Businesses.com.au
A+ R A-

Australian Cyber Security Centre Conference

E-mail Print PDF


CANBERRA 22 April 2015. Can I acknowledge a few people, can I acknowledge Major General Stephen Day, Coordinator of the Australian Cyber Security Centre, Dr Margot McCarthy, the Associate Secretary of the Department of the Prime Minister and Cabinet, can I particularly acknowledge our distinguished international visitors including Elly van den Heuvel, Secretary to the Dutch Cyber Security Council, Mr Jonathan Couch of iSIGHT Partners, Ms Marcelle Lee of the Anne Arundel Community College CyberCenter in Maryland and I thank them in particular and others who have come from elsewhere in the world travelling to participate in this inaugural Australian Cyber Security Conference.

As the Minister responsible, with shared responsibility for the Australian Cyber Security Centre and more generally with responsibility for National Security, including the protection and resilience of Australia’s critical infrastructure, cyber security is a key concern for me and my portfolio.

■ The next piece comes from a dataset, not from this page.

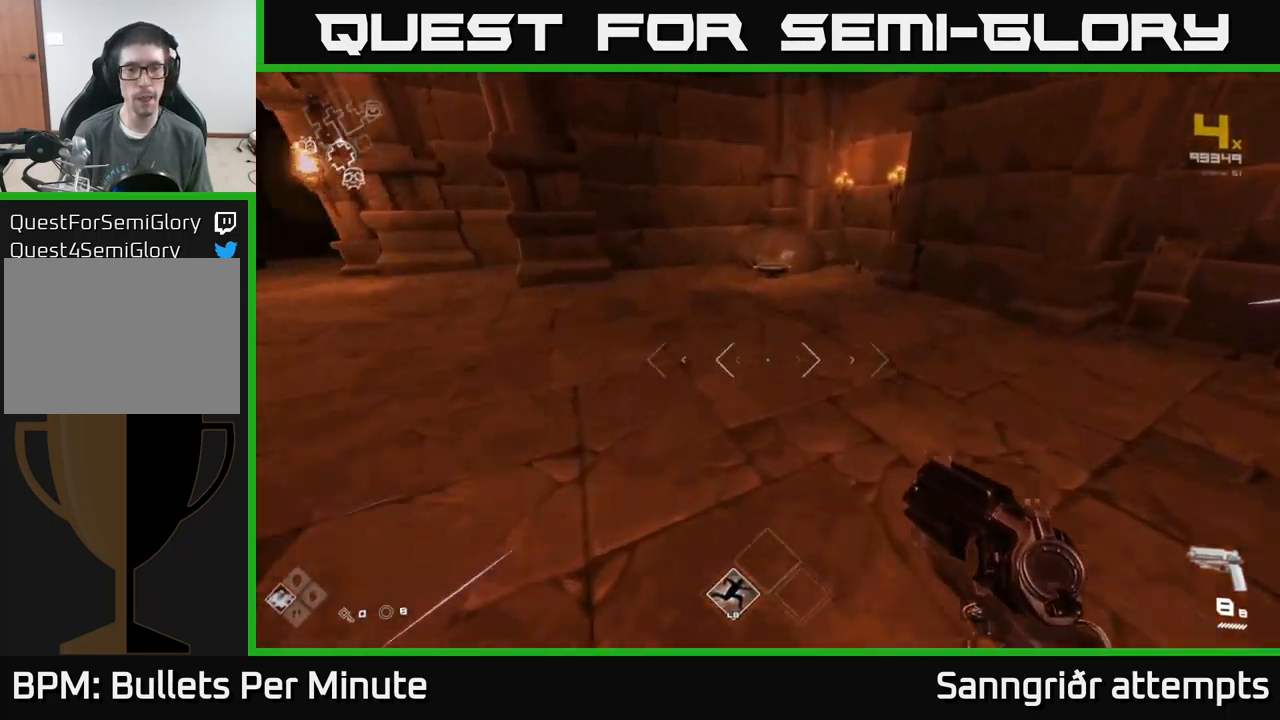
{"buttons": [], "left_stick": "up", "right_stick": "center", "events": [[300, "right_stick", "down"], [400, "right_stick", "center"], [483, "L1", "up"]]}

Cyberspace is no longer a separate ‘online’ environment but completely pervasive and relied on in virtually everything we do in our everyday lives. And that’s why effective cyber security underpins confidence in our financial transactions, the accessibility of information and the reliability of critical infrastructure such as our electricity, telecommunications, even our road systems. In the digital age, the Australian economy has become reliant on cyberspace for continued growth and, therefore, strong cyber security is a necessary underpinning of economic security and national security.

You are no doubt aware of the sentiment articulated by the former FBI Director, Robert Mueller, who said, “there are only two types of companies: those that have been hacked and those that will be hacked. Even that is merging into one category: those that have been hacked and will hacked be again.”

Cyber criminals routinely target Australian businesses and citizens to steal information that can be turned in to a profit. In 2013, it was estimated the global cost of malicious cyber activity, including cybercrime, is between AU$365 billion and AU$1.2 trillion. Last year, CERT Australia – within my Department – helped businesses to respond to more than 11,000 cyber incidents. Those are staggering figures.

The traditional distinctions between the various different types of cyber actors, their skills and tools, and even their motivations, are blurring. We no longer have neat divisions between State and non-State actors, with cyberspace being used for political and military advantage as well as profit. Some malicious cyber actors have little respect for boundaries or jurisdictions and cannot easily be placed in a particular category or profile.

Across the world, some state actors are involved in cybercrime, while hacktivists are conducting activities in support of Governments, not just for their own ideological causes.

Many of the cyber tools that threaten government agencies are also used to target Australian businesses. The international market for cyber exploitation tools is growing and becoming more accessible. So it is up to us to make sure our response is just as agile and networked so that we can meet – and ultimately defeat – the threats that these malicious actors pose.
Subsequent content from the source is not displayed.